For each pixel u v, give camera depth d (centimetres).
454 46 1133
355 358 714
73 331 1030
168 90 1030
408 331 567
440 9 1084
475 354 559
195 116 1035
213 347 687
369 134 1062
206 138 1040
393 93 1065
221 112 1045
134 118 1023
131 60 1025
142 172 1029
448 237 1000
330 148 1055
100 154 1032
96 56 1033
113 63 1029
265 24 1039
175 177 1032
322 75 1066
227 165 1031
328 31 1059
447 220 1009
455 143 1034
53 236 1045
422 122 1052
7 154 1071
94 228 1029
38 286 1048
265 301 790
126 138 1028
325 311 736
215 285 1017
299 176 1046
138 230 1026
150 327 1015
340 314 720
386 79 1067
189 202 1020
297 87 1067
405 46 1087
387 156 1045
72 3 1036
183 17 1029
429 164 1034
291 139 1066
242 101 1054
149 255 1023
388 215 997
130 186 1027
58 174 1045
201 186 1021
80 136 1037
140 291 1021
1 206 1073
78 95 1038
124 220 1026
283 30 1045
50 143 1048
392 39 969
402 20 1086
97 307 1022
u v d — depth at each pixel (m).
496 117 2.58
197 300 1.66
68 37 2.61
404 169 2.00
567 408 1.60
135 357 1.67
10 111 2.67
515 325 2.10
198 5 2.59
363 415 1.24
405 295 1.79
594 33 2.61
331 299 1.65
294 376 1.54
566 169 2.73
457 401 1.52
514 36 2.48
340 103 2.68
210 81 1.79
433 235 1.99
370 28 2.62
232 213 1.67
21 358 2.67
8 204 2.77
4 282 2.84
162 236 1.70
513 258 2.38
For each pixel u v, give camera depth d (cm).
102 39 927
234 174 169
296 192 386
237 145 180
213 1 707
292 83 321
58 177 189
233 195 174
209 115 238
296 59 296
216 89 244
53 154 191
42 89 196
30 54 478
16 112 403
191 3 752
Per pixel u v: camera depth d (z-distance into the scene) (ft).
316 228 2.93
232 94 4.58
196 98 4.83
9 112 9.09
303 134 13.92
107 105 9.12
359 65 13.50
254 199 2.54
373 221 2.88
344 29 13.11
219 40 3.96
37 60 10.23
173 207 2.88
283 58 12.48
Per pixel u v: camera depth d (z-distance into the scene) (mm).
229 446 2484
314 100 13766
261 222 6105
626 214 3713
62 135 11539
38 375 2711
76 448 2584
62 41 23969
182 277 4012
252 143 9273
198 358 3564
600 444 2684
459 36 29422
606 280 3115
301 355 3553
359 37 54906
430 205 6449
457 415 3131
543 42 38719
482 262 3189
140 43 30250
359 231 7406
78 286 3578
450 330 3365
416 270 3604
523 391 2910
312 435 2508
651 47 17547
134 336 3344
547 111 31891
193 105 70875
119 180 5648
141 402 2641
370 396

━━━━━━━━━━━━━━━━

Assignment:
All of the data is to be written out again, word for word.

Solution for this task:
For each pixel u v, give camera depth d (centimetres).
454 46 1133
355 358 714
73 331 1030
168 90 1030
408 331 567
440 9 1084
475 354 559
195 116 1035
213 347 687
369 134 1062
206 138 1040
393 93 1065
221 112 1045
134 118 1023
131 60 1025
142 172 1029
448 237 1000
330 148 1055
100 154 1032
96 56 1033
113 63 1029
265 24 1039
175 177 1032
322 75 1066
227 165 1031
328 31 1059
447 220 1009
455 143 1034
53 236 1045
422 122 1052
7 154 1071
94 228 1029
38 286 1048
265 301 790
126 138 1028
325 311 736
215 285 1017
299 176 1046
138 230 1026
150 327 1015
340 314 720
386 79 1067
189 202 1020
297 87 1067
405 46 1087
387 156 1045
72 3 1036
183 17 1029
429 164 1034
291 139 1066
242 101 1054
149 255 1023
388 215 997
130 186 1027
58 174 1045
201 186 1021
80 136 1037
140 291 1021
1 206 1073
78 95 1038
124 220 1026
283 30 1045
50 143 1048
392 39 969
402 20 1086
97 307 1022
u v d — depth at each pixel (m).
496 117 2.58
197 300 1.66
68 37 2.61
404 169 2.00
567 408 1.60
135 357 1.67
10 111 2.67
515 325 2.10
198 5 2.59
363 415 1.24
405 295 1.79
594 33 2.61
331 299 1.65
294 376 1.54
566 169 2.73
457 401 1.52
514 36 2.48
340 103 2.68
210 81 1.79
433 235 1.99
370 28 2.62
232 213 1.67
21 358 2.67
8 204 2.77
4 282 2.84
162 236 1.70
513 258 2.38
For each pixel u v, give camera depth d (cm).
102 39 927
234 174 169
296 192 386
237 145 180
213 1 707
292 83 321
58 177 189
233 195 174
209 115 238
296 59 296
216 89 244
53 154 191
42 89 196
30 54 478
16 112 403
191 3 752
Per pixel u v: camera depth d (z-distance into the scene) (ft).
316 228 2.93
232 94 4.58
196 98 4.83
9 112 9.09
303 134 13.92
107 105 9.12
359 65 13.50
254 199 2.54
373 221 2.88
344 29 13.11
219 40 3.96
37 60 10.23
173 207 2.88
283 58 12.48
Per pixel u v: camera depth d (z-distance into the scene) (mm).
229 446 2484
314 100 13766
261 222 6105
626 214 3713
62 135 11539
38 375 2711
76 448 2584
62 41 23969
182 277 4012
252 143 9273
198 358 3564
600 444 2684
459 36 29422
606 280 3115
301 355 3553
359 37 54906
430 205 6449
457 415 3131
543 42 38719
482 262 3189
140 43 30250
359 231 7406
78 286 3578
450 330 3365
416 270 3604
523 391 2910
312 435 2508
651 47 17547
134 336 3344
547 111 31891
193 105 70875
119 180 5648
141 402 2641
370 396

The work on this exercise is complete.